Our favourites are the seafood dishes. The Salmon Kalimirch (Rs 1,375) is cooked perfectly — the fish is pink and has a nice char around the edges. The Chiang Mai Prawns (Rs 825) are big and juicy. The housegrown chervil (a type of parsley) gives it a light freshness that is balanced out by the boldness of the chilli and shiitake mushrooms.
Huevos Rancheros Quinoa
Botany bar
The drinks beg for repeats. Bar consultant Viju Raj has created his own special concoctions such as the The Verbena LIIT (Rs 830). This gets rid of the cola and uses botanical extracts — peppermint, orange and clove, saffron and ginger, and allspice — steeped in liquor for 15 days. The result is a potent flavour that adds a different dimension to the traditional LIIT. Another interesting set of drinks allows you to pick a sorbet flavour and liquor of choice to fuse the two.

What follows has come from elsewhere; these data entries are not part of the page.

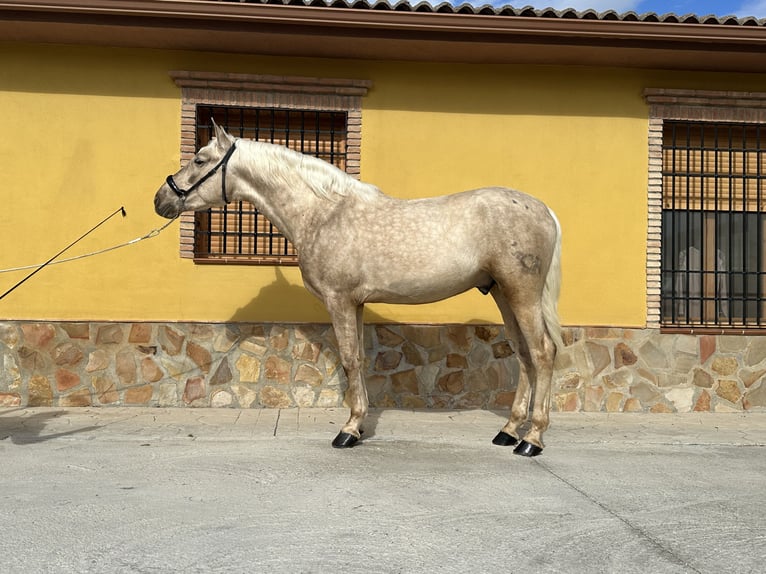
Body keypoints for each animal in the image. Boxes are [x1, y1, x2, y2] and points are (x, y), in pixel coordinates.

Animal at [156, 122, 564, 460]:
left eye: (200, 159)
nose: (161, 199)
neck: (323, 214)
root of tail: (544, 210)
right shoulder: (357, 303)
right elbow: (360, 360)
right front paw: (360, 423)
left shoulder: (339, 300)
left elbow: (350, 359)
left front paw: (348, 431)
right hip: (503, 294)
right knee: (524, 356)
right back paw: (508, 432)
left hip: (522, 294)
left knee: (542, 353)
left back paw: (532, 440)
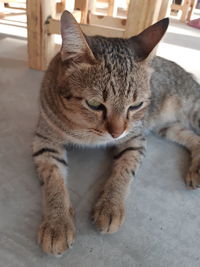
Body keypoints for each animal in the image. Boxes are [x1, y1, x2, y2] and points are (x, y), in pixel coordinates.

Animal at [32, 11, 200, 258]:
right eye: (94, 104)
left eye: (136, 105)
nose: (116, 133)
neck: (86, 134)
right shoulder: (45, 140)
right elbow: (53, 179)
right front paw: (58, 222)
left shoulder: (135, 139)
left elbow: (124, 170)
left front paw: (110, 206)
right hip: (167, 126)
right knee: (195, 138)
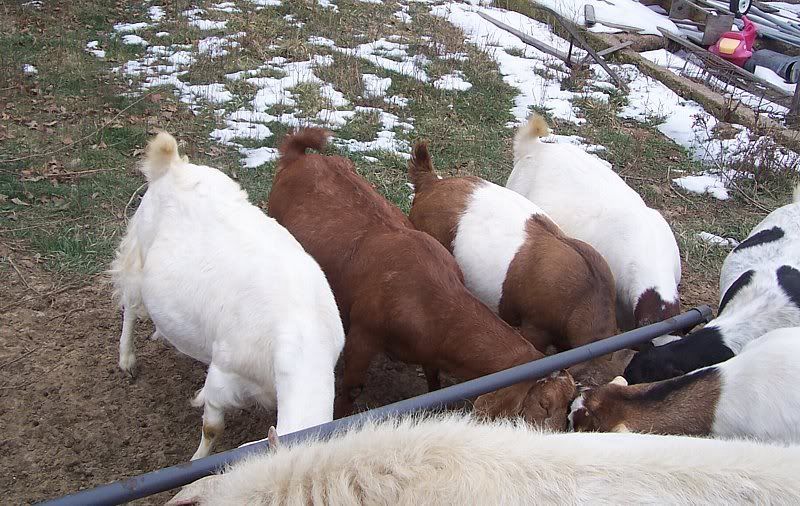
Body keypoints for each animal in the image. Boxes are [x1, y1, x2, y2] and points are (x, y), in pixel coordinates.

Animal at [109, 132, 345, 459]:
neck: (302, 326)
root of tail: (173, 166)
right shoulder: (223, 376)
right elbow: (212, 427)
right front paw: (196, 460)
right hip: (138, 256)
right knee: (130, 307)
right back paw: (127, 359)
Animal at [267, 128, 575, 430]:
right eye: (544, 405)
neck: (433, 302)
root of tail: (300, 157)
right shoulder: (364, 333)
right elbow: (353, 387)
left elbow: (434, 378)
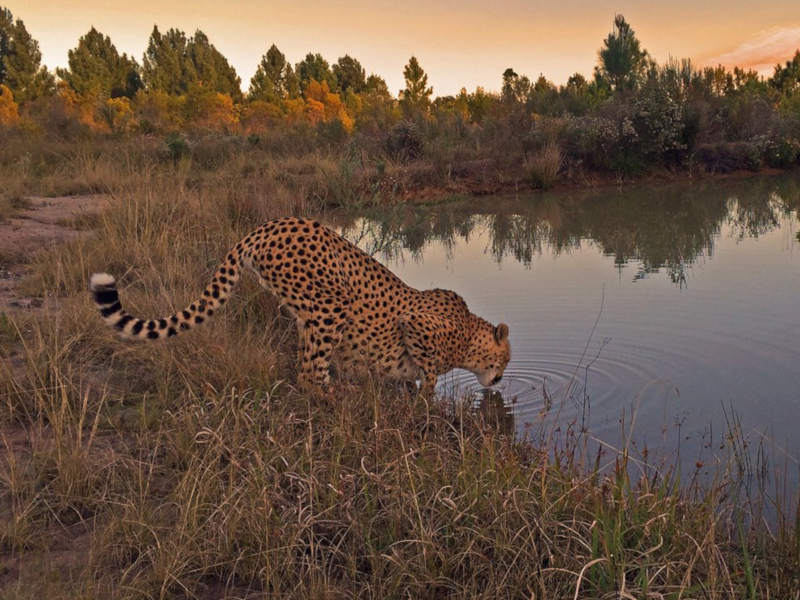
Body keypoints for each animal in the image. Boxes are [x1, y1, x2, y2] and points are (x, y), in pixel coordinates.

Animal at [89, 216, 512, 394]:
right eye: (506, 360)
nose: (502, 380)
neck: (468, 335)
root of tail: (267, 226)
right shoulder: (416, 324)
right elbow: (428, 373)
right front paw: (426, 400)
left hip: (308, 311)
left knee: (306, 365)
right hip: (332, 306)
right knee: (308, 374)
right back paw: (337, 397)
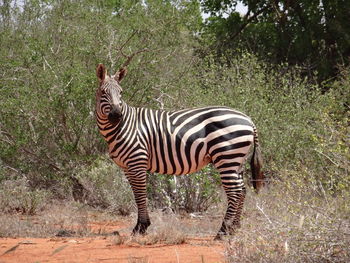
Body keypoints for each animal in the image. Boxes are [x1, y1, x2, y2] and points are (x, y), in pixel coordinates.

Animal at [94, 64, 264, 239]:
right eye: (103, 92)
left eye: (121, 92)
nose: (116, 115)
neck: (124, 127)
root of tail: (248, 119)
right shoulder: (127, 167)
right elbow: (136, 194)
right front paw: (141, 226)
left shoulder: (137, 160)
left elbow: (140, 194)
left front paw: (141, 227)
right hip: (237, 160)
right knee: (242, 190)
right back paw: (234, 228)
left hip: (226, 157)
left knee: (235, 192)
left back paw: (223, 231)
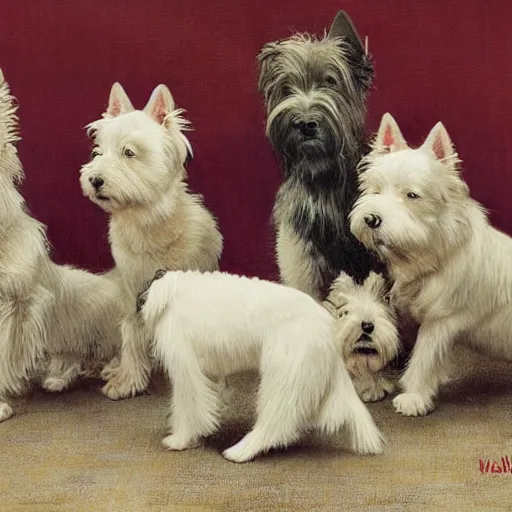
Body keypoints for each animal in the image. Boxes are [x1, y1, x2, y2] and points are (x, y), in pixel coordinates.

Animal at [80, 84, 222, 402]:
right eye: (98, 151)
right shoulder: (133, 290)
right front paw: (128, 381)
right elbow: (131, 333)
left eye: (128, 152)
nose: (94, 180)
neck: (150, 224)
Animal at [136, 272, 384, 464]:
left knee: (275, 423)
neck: (170, 294)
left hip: (282, 376)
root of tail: (327, 326)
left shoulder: (186, 369)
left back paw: (240, 452)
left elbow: (188, 409)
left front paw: (180, 439)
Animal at [352, 112, 512, 416]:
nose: (371, 219)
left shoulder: (441, 321)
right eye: (376, 191)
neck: (439, 253)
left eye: (412, 195)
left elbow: (424, 357)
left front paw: (413, 397)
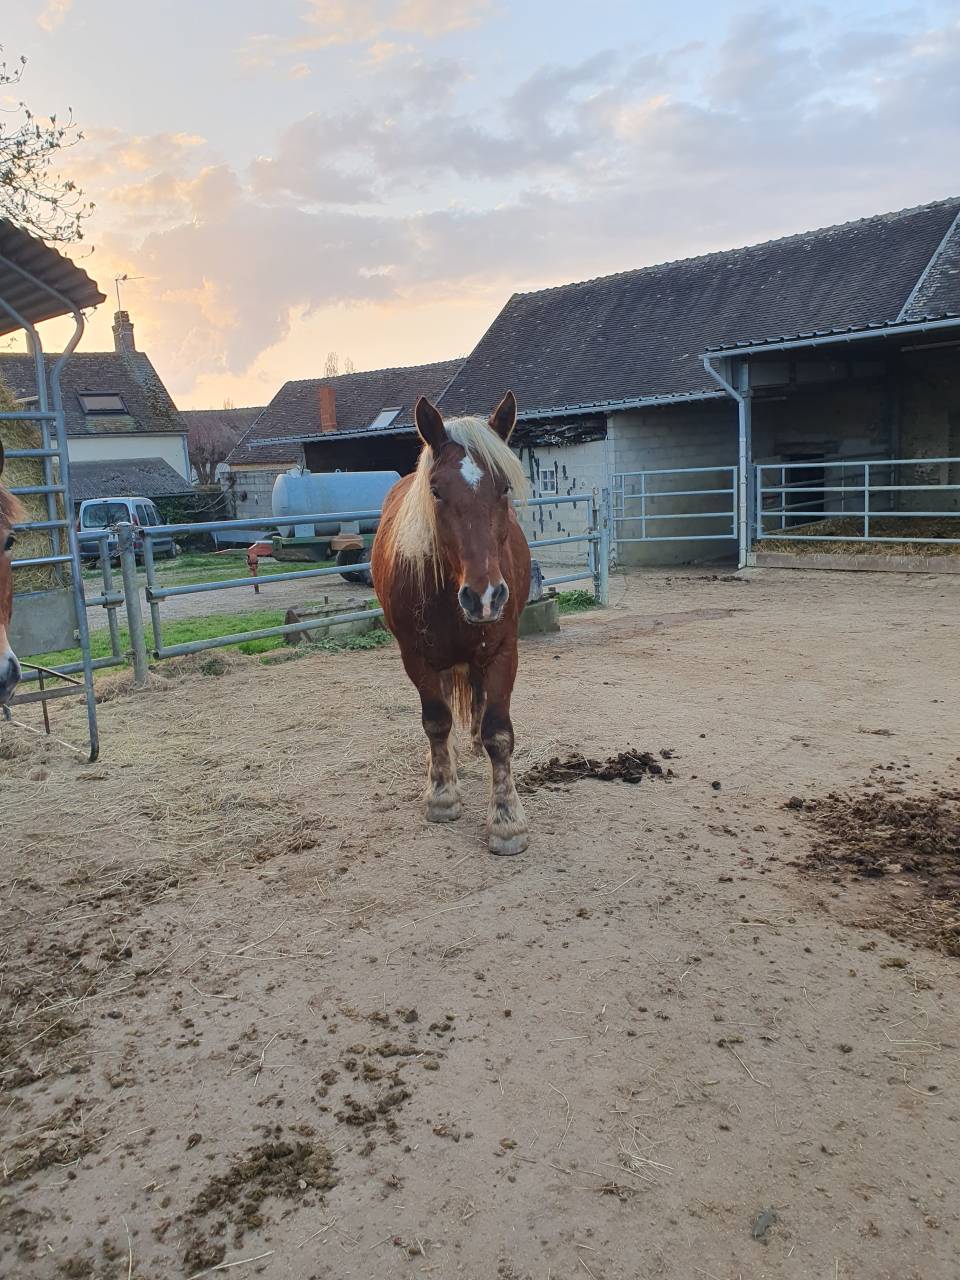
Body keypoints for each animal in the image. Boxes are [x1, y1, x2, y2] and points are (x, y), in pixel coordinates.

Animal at [371, 392, 532, 856]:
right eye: (437, 491)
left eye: (504, 487)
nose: (485, 596)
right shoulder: (416, 657)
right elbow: (436, 721)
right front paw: (442, 794)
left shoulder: (504, 651)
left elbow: (500, 733)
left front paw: (507, 821)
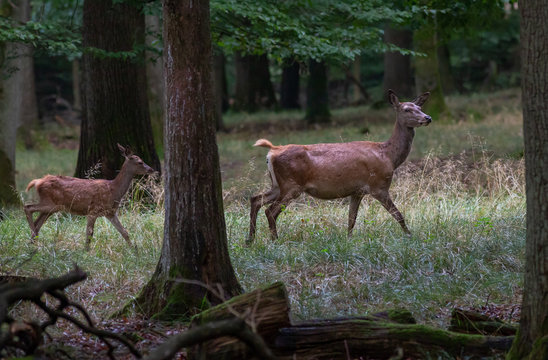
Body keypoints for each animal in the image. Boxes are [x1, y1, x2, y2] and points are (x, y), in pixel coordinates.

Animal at [24, 143, 154, 250]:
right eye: (140, 162)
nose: (152, 169)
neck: (114, 190)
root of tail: (38, 182)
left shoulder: (110, 213)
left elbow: (124, 232)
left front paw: (135, 251)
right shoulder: (93, 211)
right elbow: (89, 234)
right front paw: (86, 252)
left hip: (52, 207)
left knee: (38, 221)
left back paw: (32, 241)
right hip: (50, 203)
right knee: (28, 207)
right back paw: (33, 237)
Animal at [248, 89, 432, 245]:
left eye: (420, 107)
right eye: (407, 109)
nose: (428, 117)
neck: (389, 156)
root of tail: (272, 151)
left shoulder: (357, 191)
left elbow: (351, 219)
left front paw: (348, 241)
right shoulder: (379, 186)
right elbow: (398, 215)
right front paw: (411, 237)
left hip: (278, 184)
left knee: (256, 199)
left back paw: (250, 240)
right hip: (291, 184)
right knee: (270, 211)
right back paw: (274, 241)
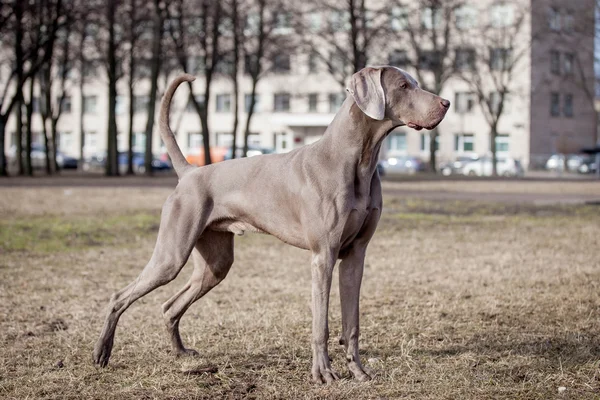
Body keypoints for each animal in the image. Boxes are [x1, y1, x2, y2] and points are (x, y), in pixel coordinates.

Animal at [94, 66, 448, 384]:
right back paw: (102, 353)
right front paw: (323, 374)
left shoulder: (355, 255)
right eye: (403, 85)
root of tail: (190, 172)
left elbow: (352, 323)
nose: (445, 103)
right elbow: (321, 324)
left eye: (415, 82)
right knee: (119, 296)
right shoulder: (323, 256)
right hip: (172, 254)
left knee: (170, 306)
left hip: (215, 263)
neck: (357, 160)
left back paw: (182, 355)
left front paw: (358, 372)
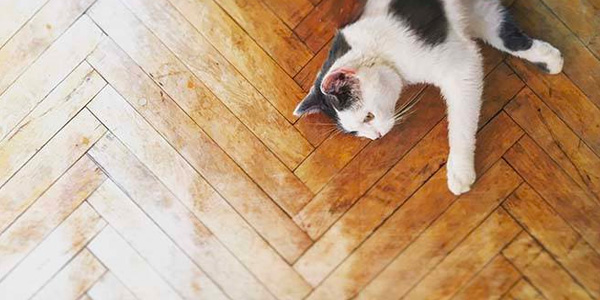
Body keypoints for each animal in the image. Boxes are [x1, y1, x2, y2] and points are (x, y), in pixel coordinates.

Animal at [292, 0, 564, 195]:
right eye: (356, 133)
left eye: (367, 116)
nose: (376, 137)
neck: (380, 50)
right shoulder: (475, 11)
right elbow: (505, 35)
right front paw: (549, 58)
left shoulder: (461, 67)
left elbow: (461, 123)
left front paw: (459, 170)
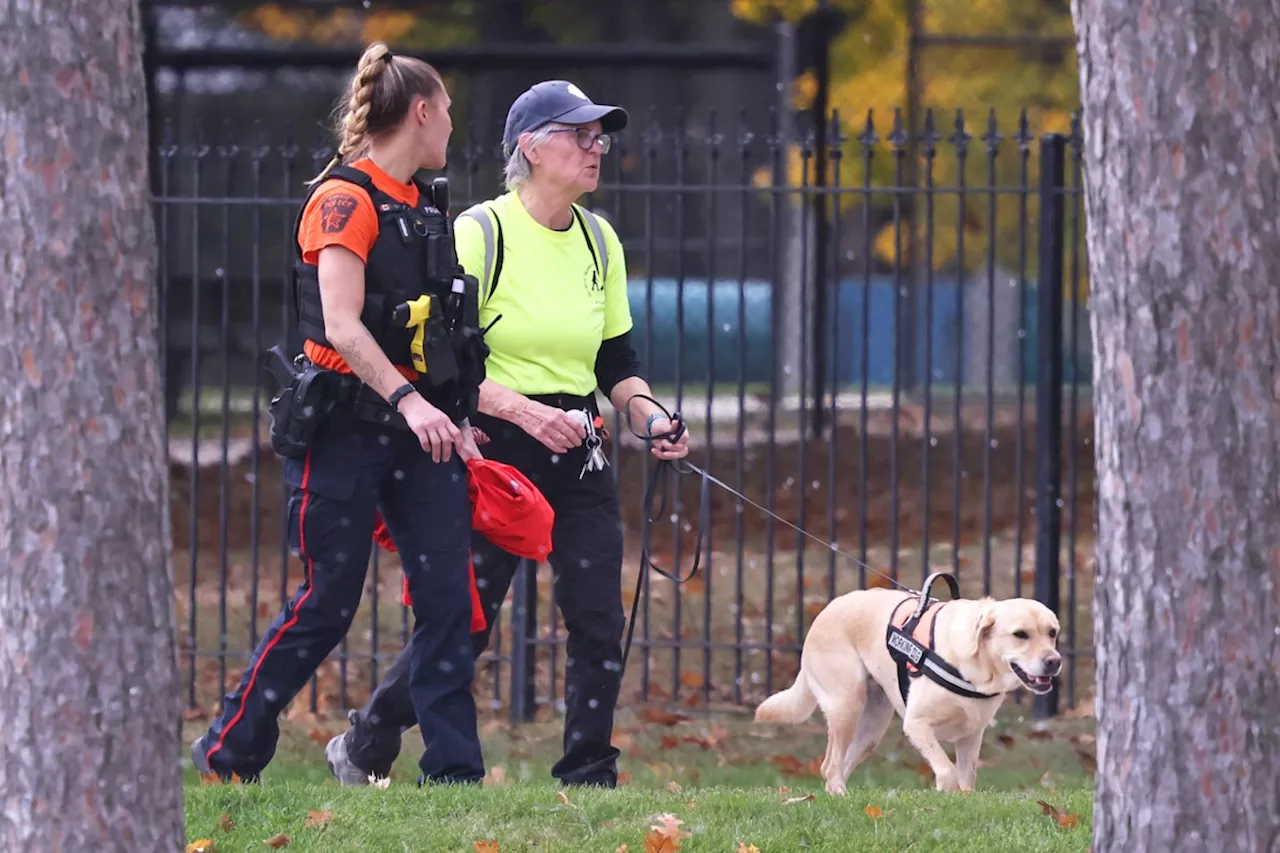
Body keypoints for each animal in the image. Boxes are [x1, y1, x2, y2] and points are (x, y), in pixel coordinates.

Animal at [747, 581, 1059, 794]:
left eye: (1052, 632)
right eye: (1020, 635)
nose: (1054, 662)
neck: (977, 666)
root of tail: (825, 610)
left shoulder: (971, 736)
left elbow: (966, 779)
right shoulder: (917, 724)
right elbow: (946, 770)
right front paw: (945, 794)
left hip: (871, 730)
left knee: (842, 764)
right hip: (847, 704)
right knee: (829, 766)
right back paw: (840, 795)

The drinks come to us surrounded by dry ice for a bit of drama. It is not needed. Our Yellow Fruit Sorbet has tequila, tangy and sweet mango paired with fresh mint, and saffron for that extra edge. The Dark Fantasy is a heady pairing of balsamic vinegar, vanilla sugar and peppermint, and a strong hand of bourbon.
Yellow Fruit Sorbet
Of the cocktails, we are fascinated by the Citrus Tamarind Tree (Rs 410) which has whiskey, organic orange juice and an intoxicating saffron tamarind jam. It comes served with a ‘tree’ of parsley. The drink of the night, though, is Root Benefits (Rs 470) — a refreshing, drink with beetroot juice, vanilla sugar and gin served with a basil sprig stuffed in a whole lemon. Verbena offers about 35 varieties of e-sheesha (it is nicotine-free). Beer on tap will start in March.